Fact 3: Poop tells us if an individual is healthy

We can examine feces to determine the presence and number of parasites, as well as to evaluate the overall gut microbiome. This is one way we look for indicators of health and identify potential illnesses.

Fact 4: We gather dietary information from poop

Feces also show us what a gorilla has consumed, as we can see microscopic plant particles in the samples. This is particularly important for our work in Congo, where we can’t observe the gorillas directly and very little is known about their natural biology. By gathering poop samples, we are learning about what foods are important in their diet.

Fact 5: Poop helps us count!

In 2018 conservationists released the results of their 2016 census of the Virunga population of mountain gorillas. Researchers for this census – and for another census two years later in Uganda’s Bwindi Impenetrable Forest – painstakingly collected fecal samples from gorilla night nests.
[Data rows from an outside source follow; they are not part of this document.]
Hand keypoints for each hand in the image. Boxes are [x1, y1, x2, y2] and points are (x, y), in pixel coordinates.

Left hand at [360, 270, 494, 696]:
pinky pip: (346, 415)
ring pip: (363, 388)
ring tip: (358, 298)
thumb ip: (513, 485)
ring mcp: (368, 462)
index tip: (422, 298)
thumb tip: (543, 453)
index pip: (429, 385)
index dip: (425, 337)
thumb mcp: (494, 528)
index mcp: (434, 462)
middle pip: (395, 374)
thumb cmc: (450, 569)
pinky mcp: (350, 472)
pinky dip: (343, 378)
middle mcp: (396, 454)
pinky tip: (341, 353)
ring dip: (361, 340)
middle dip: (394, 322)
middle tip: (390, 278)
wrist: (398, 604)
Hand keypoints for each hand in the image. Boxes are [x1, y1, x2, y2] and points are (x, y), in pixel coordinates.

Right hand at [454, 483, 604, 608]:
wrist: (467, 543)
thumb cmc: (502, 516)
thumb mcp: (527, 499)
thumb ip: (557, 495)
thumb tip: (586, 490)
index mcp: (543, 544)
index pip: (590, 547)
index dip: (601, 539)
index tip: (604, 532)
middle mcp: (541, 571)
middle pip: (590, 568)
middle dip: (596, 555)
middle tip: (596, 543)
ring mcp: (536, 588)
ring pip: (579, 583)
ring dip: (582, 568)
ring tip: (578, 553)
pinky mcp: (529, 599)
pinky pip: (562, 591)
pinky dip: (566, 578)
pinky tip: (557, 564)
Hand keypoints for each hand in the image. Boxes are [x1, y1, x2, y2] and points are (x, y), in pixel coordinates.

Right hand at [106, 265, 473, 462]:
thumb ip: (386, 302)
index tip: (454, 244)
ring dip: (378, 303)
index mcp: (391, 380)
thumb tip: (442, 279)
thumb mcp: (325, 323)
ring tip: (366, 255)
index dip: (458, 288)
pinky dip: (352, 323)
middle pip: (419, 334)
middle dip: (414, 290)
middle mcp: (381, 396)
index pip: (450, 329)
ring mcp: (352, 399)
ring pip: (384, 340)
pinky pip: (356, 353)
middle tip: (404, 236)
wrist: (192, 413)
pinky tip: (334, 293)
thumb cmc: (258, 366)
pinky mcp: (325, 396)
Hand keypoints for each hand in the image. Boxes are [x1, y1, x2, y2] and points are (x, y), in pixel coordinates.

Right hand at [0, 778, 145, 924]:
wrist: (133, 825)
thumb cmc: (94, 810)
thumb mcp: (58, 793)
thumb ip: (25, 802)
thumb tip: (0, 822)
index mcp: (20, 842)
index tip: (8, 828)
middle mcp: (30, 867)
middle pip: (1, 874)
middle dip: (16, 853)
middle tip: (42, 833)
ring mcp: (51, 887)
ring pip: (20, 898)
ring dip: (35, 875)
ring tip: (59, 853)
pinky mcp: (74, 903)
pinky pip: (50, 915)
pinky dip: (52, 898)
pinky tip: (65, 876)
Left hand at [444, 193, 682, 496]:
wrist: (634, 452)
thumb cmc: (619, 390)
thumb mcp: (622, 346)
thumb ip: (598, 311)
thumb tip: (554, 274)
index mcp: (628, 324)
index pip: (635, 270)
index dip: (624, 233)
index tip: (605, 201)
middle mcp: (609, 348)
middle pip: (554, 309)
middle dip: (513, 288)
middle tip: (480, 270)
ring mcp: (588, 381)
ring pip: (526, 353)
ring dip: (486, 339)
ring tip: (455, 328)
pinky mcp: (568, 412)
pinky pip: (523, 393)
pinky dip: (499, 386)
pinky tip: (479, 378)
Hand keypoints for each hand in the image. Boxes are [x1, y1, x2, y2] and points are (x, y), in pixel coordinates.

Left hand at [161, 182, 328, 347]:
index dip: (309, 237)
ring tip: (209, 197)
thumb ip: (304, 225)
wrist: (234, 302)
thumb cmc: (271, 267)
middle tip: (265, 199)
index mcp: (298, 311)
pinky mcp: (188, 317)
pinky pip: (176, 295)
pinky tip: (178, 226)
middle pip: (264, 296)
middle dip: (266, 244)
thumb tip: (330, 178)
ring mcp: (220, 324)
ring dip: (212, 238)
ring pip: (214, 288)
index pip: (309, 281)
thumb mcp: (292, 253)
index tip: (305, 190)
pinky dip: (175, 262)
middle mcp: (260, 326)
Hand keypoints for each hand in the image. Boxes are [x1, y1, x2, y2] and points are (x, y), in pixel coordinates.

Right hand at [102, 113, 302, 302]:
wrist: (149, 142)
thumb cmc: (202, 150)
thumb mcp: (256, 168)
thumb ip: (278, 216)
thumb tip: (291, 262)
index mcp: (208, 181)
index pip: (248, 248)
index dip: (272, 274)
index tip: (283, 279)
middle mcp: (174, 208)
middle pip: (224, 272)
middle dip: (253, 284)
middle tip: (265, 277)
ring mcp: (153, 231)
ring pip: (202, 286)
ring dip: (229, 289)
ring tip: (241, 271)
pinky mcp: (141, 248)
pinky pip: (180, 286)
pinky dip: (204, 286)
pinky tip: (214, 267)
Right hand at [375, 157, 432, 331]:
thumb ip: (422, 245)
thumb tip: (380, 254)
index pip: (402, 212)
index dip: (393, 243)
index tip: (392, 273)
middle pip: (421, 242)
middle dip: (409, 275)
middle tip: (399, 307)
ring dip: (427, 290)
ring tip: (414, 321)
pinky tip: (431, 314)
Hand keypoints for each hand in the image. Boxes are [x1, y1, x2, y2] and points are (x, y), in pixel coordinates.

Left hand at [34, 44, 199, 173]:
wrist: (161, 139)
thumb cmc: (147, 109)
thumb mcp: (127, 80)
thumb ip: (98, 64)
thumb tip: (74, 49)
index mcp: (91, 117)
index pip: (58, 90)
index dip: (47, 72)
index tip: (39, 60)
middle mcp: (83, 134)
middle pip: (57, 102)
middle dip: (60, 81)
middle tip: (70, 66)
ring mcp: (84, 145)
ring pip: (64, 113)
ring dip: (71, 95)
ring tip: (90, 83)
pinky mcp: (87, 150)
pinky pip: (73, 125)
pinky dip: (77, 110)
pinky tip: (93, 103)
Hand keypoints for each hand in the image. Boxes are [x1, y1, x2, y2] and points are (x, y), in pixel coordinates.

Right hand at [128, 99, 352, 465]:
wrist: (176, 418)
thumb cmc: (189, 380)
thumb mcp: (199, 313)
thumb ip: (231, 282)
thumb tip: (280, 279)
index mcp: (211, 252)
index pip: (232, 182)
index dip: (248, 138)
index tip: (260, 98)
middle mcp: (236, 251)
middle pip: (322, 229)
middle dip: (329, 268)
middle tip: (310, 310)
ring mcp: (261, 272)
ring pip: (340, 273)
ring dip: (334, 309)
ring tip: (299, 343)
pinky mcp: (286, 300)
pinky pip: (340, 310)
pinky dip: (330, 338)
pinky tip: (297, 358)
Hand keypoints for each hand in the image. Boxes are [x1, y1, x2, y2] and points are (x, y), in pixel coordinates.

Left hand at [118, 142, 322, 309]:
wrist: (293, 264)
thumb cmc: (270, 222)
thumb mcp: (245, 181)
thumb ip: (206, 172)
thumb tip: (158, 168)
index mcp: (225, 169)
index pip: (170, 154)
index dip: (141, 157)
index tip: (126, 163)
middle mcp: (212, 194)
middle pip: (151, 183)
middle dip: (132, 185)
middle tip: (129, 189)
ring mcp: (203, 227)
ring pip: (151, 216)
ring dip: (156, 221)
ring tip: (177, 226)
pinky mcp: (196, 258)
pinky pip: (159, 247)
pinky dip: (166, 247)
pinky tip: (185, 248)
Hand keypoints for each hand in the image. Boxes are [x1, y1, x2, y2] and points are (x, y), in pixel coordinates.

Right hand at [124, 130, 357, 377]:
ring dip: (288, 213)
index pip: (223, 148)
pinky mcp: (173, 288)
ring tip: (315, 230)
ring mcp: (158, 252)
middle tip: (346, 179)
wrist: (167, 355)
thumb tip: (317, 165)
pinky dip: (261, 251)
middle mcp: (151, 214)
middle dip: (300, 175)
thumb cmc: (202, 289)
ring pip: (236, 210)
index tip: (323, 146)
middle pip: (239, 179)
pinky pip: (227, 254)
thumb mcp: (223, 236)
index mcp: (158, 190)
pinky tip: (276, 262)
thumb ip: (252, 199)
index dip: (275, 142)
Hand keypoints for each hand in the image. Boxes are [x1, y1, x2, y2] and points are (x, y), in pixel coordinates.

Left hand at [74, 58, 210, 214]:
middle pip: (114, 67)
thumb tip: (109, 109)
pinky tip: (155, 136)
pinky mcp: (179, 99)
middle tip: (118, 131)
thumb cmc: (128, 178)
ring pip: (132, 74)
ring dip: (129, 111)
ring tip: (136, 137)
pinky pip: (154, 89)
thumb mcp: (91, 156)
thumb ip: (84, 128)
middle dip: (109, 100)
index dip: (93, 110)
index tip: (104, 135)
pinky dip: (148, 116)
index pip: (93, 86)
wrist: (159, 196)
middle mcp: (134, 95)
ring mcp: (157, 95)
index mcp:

From the fecal samples, scientists were able to extract DNA information, which provides positive identification of individual gorillas, and prevents any double counting. Not only that, but using the genetic analysis we can find gorillas who have left their tracked groups. During the Virunga census, we were thrilled to discover that 13 gorillas whom we had observed from birth, but who had later disappeared from their groups, were alive and thriving unseen in new groups. Some had transferred as many as 12 years before the survey, and several were daughters of famous silverbacks Titus and Cantsbee, meaning that their genetics are spreading further in the population.